咖啡馆里放着慵懒的爵士乐,客人不多。萧韫压了压帽檐,状似随意地走向第三张靠窗的圆桌。她点了杯咖啡,坐下时,手指自然地向桌底摸索。
很快,她的指尖触碰到一小块用胶布固定着的、硬硬的东西。
她心中一动,借着餐巾掩饰,迅速将其抠下藏入掌心。那是一个微缩胶卷。
任务完成得出乎意料的顺利。看来老陈在出事前,已经将东西藏好。
然而,就在她准备起身离开时,眼角的余光瞥见窗外马路对面,一个熟悉的身影正倚在车边,似乎在等人——是南云凉子!
南云凉子的目光似乎不经意地扫过咖啡馆橱窗。
萧韫的心猛地一沉。
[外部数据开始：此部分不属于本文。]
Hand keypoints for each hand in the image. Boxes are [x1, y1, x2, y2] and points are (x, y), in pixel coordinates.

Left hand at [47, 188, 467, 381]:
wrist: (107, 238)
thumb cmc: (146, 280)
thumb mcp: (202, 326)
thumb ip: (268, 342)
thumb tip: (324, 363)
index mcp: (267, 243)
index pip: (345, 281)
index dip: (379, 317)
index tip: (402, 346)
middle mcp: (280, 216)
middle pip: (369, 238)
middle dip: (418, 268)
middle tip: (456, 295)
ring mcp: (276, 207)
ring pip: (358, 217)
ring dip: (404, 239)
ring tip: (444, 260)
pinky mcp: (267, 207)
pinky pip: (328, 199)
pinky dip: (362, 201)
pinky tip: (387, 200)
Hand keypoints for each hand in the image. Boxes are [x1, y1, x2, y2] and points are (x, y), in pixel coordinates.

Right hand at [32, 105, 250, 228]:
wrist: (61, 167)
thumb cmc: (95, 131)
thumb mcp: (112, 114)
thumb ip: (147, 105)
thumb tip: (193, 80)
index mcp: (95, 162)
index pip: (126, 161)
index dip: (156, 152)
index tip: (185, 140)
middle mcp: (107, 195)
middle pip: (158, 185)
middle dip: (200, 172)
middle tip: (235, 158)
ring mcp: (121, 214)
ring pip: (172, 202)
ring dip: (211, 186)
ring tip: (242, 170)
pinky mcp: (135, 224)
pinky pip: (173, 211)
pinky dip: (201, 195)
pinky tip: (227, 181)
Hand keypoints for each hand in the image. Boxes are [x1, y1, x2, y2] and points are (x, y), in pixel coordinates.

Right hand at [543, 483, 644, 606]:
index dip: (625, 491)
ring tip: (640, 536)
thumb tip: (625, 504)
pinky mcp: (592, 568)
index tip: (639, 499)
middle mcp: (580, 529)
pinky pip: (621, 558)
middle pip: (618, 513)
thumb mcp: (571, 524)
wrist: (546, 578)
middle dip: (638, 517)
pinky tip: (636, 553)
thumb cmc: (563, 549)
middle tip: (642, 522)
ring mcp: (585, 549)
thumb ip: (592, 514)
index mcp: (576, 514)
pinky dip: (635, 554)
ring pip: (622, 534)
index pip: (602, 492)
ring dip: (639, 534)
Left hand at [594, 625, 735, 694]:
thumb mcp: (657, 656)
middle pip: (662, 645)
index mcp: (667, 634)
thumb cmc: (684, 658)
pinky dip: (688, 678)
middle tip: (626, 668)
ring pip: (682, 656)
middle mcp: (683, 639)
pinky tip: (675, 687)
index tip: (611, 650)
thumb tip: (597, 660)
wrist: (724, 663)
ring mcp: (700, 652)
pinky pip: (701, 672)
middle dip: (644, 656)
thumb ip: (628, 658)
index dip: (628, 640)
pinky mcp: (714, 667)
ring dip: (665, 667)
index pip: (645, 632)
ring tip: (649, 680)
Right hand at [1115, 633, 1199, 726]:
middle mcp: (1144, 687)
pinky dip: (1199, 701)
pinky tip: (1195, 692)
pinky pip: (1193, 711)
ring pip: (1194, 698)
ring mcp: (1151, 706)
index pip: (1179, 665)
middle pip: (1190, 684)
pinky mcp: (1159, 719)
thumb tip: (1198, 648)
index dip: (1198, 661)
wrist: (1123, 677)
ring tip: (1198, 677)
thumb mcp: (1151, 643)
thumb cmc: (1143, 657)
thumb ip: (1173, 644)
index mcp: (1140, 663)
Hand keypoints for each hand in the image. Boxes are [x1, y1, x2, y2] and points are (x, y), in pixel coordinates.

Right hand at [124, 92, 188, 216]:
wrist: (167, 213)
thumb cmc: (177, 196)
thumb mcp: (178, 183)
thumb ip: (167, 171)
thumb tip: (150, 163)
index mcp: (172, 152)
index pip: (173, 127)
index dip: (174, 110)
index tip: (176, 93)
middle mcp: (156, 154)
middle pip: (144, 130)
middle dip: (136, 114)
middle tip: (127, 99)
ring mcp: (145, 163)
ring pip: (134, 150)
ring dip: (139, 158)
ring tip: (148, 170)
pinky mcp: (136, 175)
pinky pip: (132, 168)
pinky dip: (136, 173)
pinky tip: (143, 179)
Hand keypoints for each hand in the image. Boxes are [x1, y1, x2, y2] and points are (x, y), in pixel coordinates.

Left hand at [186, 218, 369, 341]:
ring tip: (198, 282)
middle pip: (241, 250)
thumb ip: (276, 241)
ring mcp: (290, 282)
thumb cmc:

是巧合?还是南云凉子对昨夜之事不死心,在跟踪调查贺华黎可能接触过的人和地方?这家咖啡馆,是否也在她的怀疑名单上?
她不能冒险直接离开。萧韫重新坐下,慢条斯理地搅拌着咖啡,大脑飞速运转。
她必须自然地离开,并且不能引起南云凉子的任何注意。
几分钟后,萧韫招手叫来侍应生结账,同时用不大不小的声音抱怨道:
“这家的拿破仑没有霞飞路那家‘凯司令’的地道,下次还是得去那边。”
她语气娇嗔,完全符合一个对甜品挑剔的时髦女郎形象。
付完钱,她拿起手袋,姿态优雅地走出咖啡馆,甚至没有向马路对面看一眼,径直朝着与书店相反的方向走去,仿佛真的要去寻找更地道的拿破仑蛋糕。
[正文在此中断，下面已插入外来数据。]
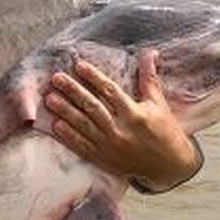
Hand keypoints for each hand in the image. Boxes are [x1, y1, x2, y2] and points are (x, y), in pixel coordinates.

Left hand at [44, 53, 199, 190]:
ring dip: (65, 111)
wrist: (169, 167)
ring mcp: (110, 147)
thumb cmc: (165, 131)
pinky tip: (55, 125)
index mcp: (134, 114)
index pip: (110, 91)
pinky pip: (82, 147)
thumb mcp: (159, 104)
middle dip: (73, 91)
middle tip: (57, 78)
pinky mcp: (103, 159)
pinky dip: (68, 136)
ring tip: (50, 99)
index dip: (94, 77)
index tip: (79, 65)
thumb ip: (149, 78)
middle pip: (92, 107)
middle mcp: (120, 130)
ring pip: (83, 126)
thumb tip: (150, 52)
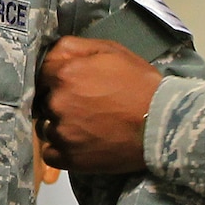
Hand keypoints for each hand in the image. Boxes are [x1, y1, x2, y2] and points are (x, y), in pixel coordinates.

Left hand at [36, 36, 158, 172]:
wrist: (162, 124)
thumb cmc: (141, 84)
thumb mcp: (112, 51)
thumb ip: (75, 46)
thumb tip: (52, 51)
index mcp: (65, 73)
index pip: (42, 72)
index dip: (56, 77)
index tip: (70, 84)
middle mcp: (57, 102)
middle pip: (43, 100)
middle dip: (58, 100)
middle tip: (84, 105)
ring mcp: (61, 132)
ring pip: (46, 126)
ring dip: (59, 125)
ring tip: (86, 125)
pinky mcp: (68, 157)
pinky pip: (50, 152)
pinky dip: (61, 149)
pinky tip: (81, 143)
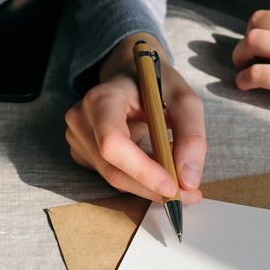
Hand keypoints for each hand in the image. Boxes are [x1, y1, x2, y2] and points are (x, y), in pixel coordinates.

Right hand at [65, 33, 205, 203]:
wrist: (131, 75)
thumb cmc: (157, 84)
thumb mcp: (184, 100)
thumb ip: (192, 136)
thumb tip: (188, 180)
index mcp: (102, 98)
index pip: (114, 143)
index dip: (142, 171)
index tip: (174, 186)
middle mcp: (81, 118)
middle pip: (114, 170)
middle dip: (153, 188)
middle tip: (189, 194)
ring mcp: (77, 137)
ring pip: (114, 178)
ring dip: (148, 184)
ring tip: (176, 172)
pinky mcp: (82, 151)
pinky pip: (112, 176)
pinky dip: (138, 179)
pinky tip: (155, 165)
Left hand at [232, 0, 269, 148]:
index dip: (265, 26)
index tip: (264, 42)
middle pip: (258, 22)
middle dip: (247, 38)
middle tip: (244, 55)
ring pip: (251, 43)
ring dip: (239, 56)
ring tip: (241, 68)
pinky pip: (255, 74)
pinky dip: (243, 80)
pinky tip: (244, 87)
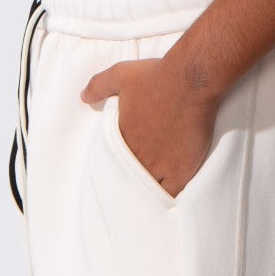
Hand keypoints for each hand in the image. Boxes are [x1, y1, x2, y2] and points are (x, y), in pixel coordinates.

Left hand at [80, 57, 219, 198]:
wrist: (191, 80)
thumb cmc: (157, 76)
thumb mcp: (121, 75)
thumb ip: (99, 85)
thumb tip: (83, 97)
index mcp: (123, 139)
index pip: (116, 163)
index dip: (120, 168)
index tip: (125, 169)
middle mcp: (139, 156)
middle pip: (131, 179)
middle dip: (133, 183)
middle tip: (136, 189)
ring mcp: (160, 166)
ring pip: (149, 189)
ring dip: (149, 192)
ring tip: (150, 197)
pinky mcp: (181, 170)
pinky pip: (171, 193)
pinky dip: (167, 197)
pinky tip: (167, 201)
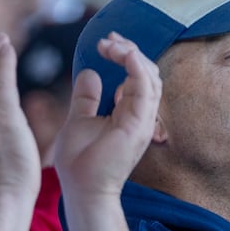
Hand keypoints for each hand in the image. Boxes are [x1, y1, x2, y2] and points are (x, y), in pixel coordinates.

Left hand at [50, 32, 162, 198]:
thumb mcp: (79, 119)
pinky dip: (136, 66)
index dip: (124, 55)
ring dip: (131, 54)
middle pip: (147, 72)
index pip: (137, 76)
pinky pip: (146, 87)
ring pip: (150, 76)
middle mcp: (140, 115)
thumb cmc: (79, 162)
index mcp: (128, 113)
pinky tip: (122, 53)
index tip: (104, 44)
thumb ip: (86, 98)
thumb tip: (90, 72)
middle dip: (128, 49)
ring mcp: (142, 120)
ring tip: (109, 46)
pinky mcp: (139, 125)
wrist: (82, 189)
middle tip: (106, 41)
南云凉子的目光在她背影上停留了几秒,似乎没发现什么异常,又百无聊赖地看向了别处。
萧韫保持着均匀的步伐,直到拐过街角,确认无人跟踪,才迅速拦下一辆黄包车,吩咐车夫绕了几条路,最终才返回戏园。
回到安全地带,她才松了口气,手心全是汗。那个微缩胶卷,像一团火,烫得她心头发紧。
———
三天后,下午三点。
法租界,那家小书店的橱窗里,果然摆着一本英文版的《呼啸山庄》。
萧韫深吸一口气,推门走了进去。
书店里很安静,只有老板在柜台后打盹。她按照指示,走向书架深处。
贺华黎已经在那里了,正假装翻阅一本书。她今天的脸色好了很多,穿着打扮依旧低调朴素。
看到萧韫,她眼神示意了一下旁边空着的阅读区。
两人先后坐下,中间隔着一张小茶几。
“东西。”贺华黎言简意赅。
萧韫将包好的微缩胶卷从书本中滑出,推到茶几对面。
贺华黎迅速收起,指尖在接触到胶卷时几不可查地颤抖了一下。她抬起眼,看向萧韫,目光复杂:“咖啡馆……顺利吗?”
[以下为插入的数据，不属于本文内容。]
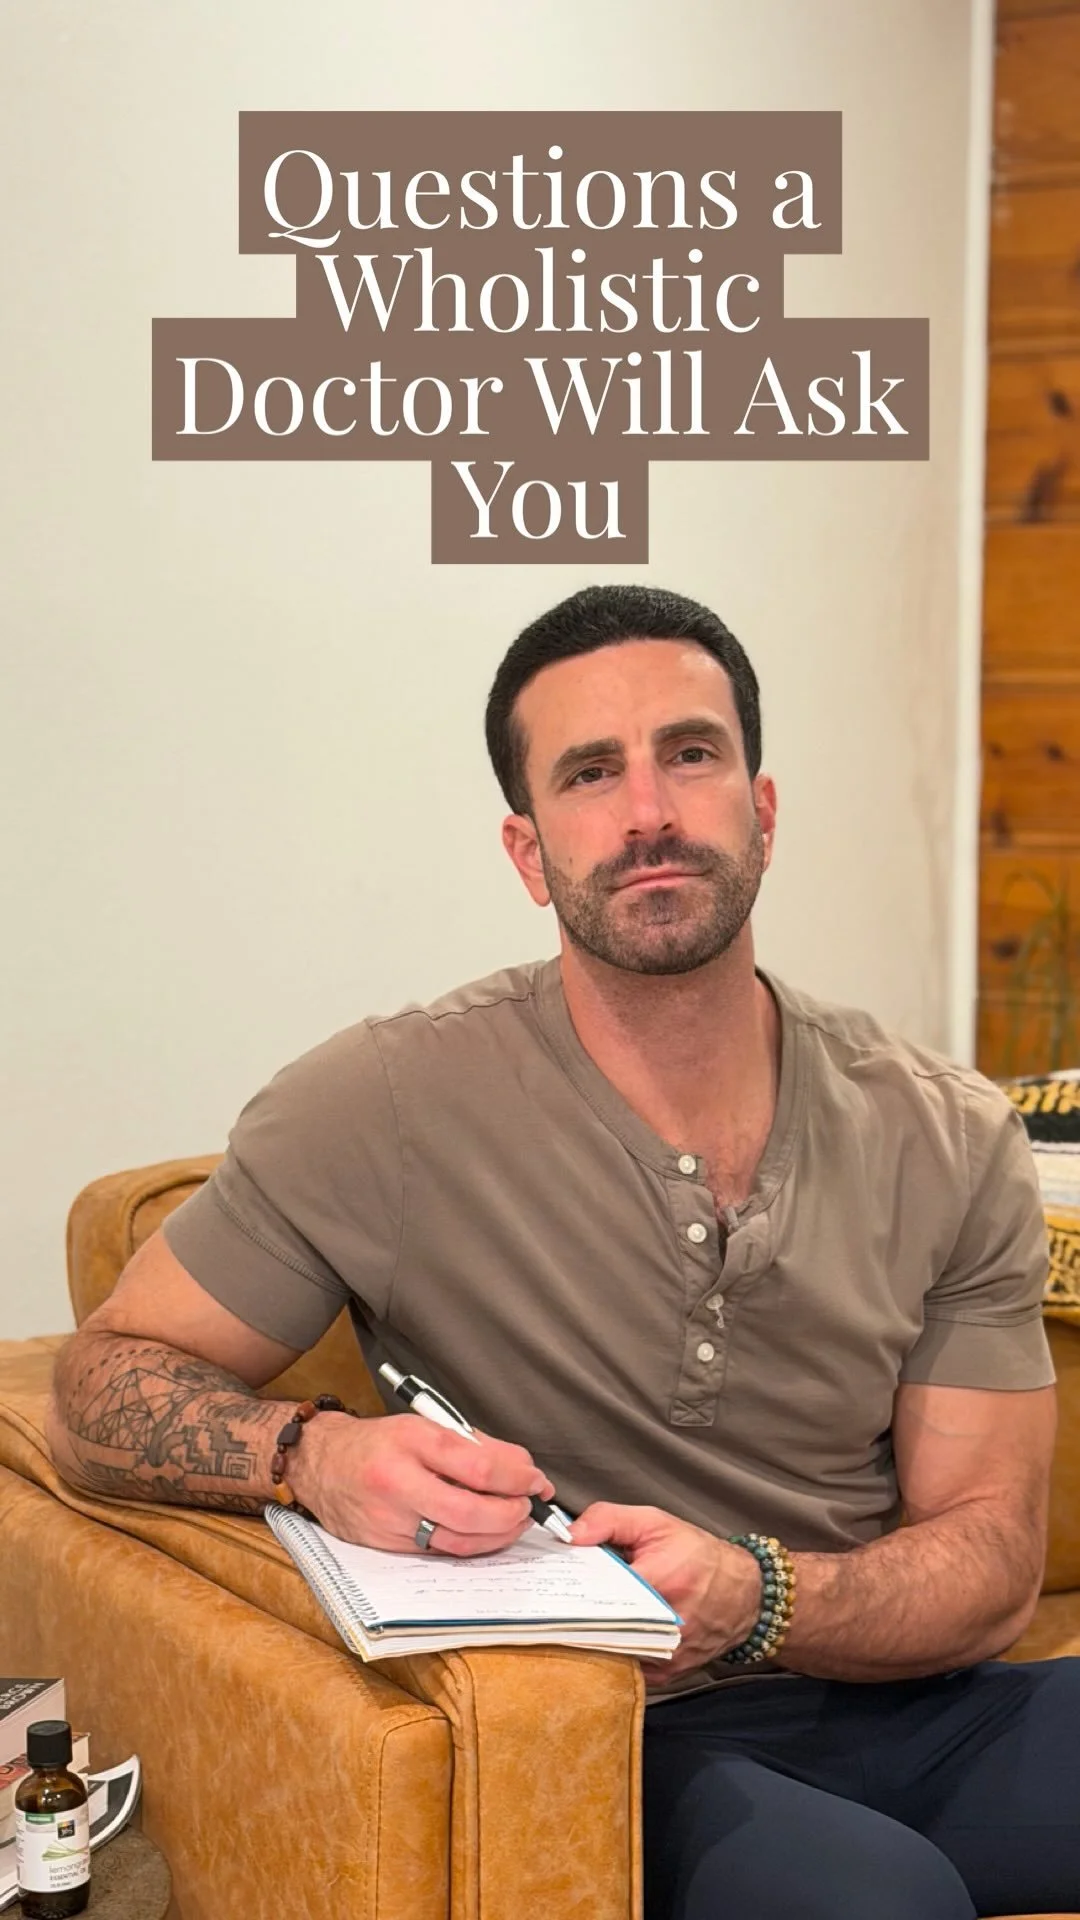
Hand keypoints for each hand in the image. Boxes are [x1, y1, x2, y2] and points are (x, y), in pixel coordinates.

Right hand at [289, 1410, 554, 1555]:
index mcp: (411, 1442)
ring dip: (498, 1536)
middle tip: (529, 1506)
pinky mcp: (387, 1546)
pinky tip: (485, 1534)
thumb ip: (472, 1445)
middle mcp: (398, 1482)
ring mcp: (390, 1519)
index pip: (478, 1465)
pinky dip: (470, 1545)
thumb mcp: (423, 1426)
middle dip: (511, 1513)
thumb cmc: (378, 1442)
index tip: (535, 1479)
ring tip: (514, 1521)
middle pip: (471, 1512)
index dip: (517, 1477)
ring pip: (458, 1541)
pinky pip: (439, 1552)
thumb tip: (520, 1467)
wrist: (319, 1464)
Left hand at [569, 1502, 761, 1682]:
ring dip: (590, 1639)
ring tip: (574, 1621)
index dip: (575, 1588)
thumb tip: (570, 1535)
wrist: (743, 1594)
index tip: (556, 1585)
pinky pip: (627, 1669)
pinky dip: (612, 1654)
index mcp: (660, 1581)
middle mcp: (665, 1625)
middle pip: (602, 1627)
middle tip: (556, 1606)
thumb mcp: (655, 1523)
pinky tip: (603, 1638)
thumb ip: (608, 1521)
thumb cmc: (697, 1555)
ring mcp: (666, 1655)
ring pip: (611, 1654)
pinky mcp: (667, 1674)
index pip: (602, 1591)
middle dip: (577, 1616)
“顺利。”萧韫顿了顿,补充道,“不过,出来时看到了南云凉子在对面。”
贺华黎的眼神瞬间锐利起来:“她看到你了?”
“应该没有起疑。我处理好了。”萧韫语气平静。
贺华黎沉默了几秒,似乎在评估风险。最终,她低声道:“很好。这次……谢谢你。”
这句感谢,比上次多了几分真心实意。
“分内之事。”萧韫看着她,“接下来怎么做?兵力部署图……”
“胶卷需要冲洗和解密。我需要时间。”贺华黎打断她,“你暂时按兵不动,管理好戏园,掩护好自己。有任务,我会再联系你。老方式。”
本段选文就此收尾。